= Mission to Alcazzar =

Role-playing game adventure

Cover art by Larry Elmore, 1984

SF4 Mission to Alcazzar is an adventure published by TSR in 1984 for the science fiction role-playing game Star Frontiers.

==Plot summary==
The player characters, who have military training, are hired to investigate a company war on the obscure planet Alcazzar, where millions are made in mining. After their investigation, the team must make contact with the indigenous people of Alcazzar. They then find themselves in a pitched battle using armored vehicles — reviewer Stephen Nutt calls it "a veritable Kursk."

==Publication history==
TSR first published the role-playing game Star Frontiers in 1980, then re-published a revised and expanded edition retitled Alpha Dawn in 1982. Over the next three years, TSR supported the game with a dozen adventures and several accessories. The fifth adventure, Mission to Alcazzar, was published in 1984 as a 32-page softcover book with an outer folder, written by Douglas Niles, with interior art by Jeff Easley, and cover art by Larry Elmore.

==Reception==
In Issue 32 of Abyss, Dave Nalle noted this was "somewhat better than one would expect ... [It] is not innovative, but it is good solid adventuring with the emphasis on quick thinking rather than personality or interaction, which is not altogether bad for purposes of relaxation."

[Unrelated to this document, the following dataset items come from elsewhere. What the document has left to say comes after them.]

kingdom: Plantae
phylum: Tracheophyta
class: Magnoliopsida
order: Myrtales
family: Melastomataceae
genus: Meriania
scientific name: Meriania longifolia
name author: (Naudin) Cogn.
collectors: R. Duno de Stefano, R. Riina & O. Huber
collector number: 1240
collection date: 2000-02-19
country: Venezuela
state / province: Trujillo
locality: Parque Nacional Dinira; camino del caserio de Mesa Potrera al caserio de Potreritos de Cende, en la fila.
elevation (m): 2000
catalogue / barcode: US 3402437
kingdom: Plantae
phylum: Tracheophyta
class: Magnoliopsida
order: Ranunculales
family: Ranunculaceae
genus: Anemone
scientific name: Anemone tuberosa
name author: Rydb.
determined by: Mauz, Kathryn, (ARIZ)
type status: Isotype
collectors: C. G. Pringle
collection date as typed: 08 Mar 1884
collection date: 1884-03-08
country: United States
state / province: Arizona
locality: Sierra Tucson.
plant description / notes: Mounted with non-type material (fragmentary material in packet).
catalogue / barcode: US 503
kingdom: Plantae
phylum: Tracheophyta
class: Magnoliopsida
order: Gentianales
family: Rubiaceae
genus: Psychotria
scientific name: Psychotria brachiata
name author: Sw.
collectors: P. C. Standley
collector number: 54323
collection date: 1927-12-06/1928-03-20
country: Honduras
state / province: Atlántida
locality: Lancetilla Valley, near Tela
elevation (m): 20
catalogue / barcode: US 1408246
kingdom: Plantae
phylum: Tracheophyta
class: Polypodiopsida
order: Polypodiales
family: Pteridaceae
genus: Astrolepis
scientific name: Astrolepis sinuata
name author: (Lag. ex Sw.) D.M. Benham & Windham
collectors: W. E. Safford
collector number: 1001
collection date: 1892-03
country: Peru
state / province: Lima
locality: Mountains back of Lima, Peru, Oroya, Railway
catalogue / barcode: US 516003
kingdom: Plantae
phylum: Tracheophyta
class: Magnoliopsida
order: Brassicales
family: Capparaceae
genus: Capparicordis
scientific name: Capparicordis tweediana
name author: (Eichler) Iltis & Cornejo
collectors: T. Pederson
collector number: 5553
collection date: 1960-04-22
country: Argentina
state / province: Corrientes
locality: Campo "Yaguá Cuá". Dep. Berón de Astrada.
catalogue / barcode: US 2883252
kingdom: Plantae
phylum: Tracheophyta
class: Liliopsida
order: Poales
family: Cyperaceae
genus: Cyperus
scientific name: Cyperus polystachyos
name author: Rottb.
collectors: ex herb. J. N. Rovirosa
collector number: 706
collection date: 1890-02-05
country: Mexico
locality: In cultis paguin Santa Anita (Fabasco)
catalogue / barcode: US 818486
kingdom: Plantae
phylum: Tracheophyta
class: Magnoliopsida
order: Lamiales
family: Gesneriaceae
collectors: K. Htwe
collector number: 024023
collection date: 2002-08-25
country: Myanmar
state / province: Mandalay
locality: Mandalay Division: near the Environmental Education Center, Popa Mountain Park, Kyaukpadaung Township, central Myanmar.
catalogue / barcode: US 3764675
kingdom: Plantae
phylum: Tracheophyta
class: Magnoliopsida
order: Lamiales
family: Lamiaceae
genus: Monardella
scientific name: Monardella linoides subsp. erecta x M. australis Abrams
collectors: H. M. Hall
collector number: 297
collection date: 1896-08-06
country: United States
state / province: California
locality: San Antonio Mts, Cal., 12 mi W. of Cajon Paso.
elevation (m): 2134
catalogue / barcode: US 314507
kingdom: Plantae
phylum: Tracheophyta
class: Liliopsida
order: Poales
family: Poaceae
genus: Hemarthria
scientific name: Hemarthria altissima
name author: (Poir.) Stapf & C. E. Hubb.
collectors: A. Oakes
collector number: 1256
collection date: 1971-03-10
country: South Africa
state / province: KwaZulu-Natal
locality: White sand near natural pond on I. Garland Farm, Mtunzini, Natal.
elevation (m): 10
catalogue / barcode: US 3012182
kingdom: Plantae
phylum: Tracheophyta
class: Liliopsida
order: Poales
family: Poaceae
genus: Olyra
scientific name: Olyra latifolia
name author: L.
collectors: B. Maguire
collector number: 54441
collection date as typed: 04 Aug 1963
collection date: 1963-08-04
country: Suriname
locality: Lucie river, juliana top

In Issue 20 of Imagine (November 1984), Stephen Nutt admired the "immaculately presented" production values, and called the artwork of Jeff Easley and Larry Elmore "stunning." He thought the final battle was "the real gem" of the adventure. He concluded with a strong recommendation, saying, "the full scope of the pack is extensive, and many situations can be drawn from the peculiar economic position of Alcazzar. SF4 is a recommended adventure. With a little effort it can be very good value, particularly when one is let loose on the climax."